The tools of learning are considered by the Board to be the skills for students to be able to acquire new knowledge on their own. Basic skills such as reading immediately come to mind, but the tools also involve more subtle skills such as logic and rhetoric as children get older. In some ways, because many of the same subjects are covered with an emphasis on the tools of learning as opposed to an emphasis on subject-matter learning, teaching the tools of learning is as much a difference of educational emphasis as it is a difference of content.

Gateway Preparatory Academy's Tools of Learning:

  • Reading
  • Writing
  • Mathematics
  • Personal Learning Styles Analysis
  • Classical Grammar
  • Classical Logic
  • Classical Rhetoric

These tools of learning require primary emphasis in levels 1 and 2 and some emphasis in elementary level 2. Teachers will initially require more time to teach self-learning, with less time required to be devoted after students have learned the skills in lower grade levels. Strategic use of paraprofessionals, aides, other school staff, and parental volunteers can maximize the amount of time teachers spent in individual mentoring and instruction and minimize the time spent in simply monitoring students.

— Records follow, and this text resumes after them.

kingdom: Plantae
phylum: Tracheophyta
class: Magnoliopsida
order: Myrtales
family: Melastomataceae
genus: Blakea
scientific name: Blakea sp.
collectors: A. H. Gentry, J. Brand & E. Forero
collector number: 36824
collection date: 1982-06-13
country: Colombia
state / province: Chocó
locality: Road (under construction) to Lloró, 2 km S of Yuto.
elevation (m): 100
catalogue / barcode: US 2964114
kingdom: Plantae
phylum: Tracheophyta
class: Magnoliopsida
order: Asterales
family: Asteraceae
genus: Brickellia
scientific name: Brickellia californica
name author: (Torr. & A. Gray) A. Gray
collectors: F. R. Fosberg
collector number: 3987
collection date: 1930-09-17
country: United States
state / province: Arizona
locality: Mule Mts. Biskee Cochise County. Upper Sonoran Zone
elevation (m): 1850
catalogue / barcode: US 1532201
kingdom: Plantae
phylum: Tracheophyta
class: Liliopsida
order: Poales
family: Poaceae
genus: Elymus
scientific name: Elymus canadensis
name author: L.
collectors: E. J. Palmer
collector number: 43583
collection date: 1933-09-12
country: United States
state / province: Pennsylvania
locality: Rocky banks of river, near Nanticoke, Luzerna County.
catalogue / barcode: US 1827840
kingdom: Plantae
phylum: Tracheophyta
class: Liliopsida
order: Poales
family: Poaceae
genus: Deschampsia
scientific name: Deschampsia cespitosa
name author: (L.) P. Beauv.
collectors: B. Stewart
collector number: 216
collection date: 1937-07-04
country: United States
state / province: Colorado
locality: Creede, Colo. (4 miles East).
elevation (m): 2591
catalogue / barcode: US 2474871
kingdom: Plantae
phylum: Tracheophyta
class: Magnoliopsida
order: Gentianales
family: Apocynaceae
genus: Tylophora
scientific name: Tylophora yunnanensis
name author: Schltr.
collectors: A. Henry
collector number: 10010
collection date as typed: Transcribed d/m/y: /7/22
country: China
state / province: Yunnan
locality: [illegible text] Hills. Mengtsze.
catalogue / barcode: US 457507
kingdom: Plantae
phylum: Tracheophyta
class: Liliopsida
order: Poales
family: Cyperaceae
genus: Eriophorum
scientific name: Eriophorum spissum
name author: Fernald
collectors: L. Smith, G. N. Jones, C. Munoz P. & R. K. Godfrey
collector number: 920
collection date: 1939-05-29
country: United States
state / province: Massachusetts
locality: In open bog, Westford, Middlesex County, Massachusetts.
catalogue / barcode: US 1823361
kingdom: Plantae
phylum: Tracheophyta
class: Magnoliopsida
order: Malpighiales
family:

Second Language Acquisition

Second language instruction in Spanish and Latin is included primarily to assist students in better understanding language concepts as a whole, rather than just in context of the English language only. Familiarity with word roots used historically and in the sciences will also make it easier for students to recognize the meaning of the more specialized vocabularies used in the sciences and in primary sources when performing research tasks. Learning Spanish in the western United States also provides students with cultural exposure and additional opportunities for communication and skill-use outside of the school environment.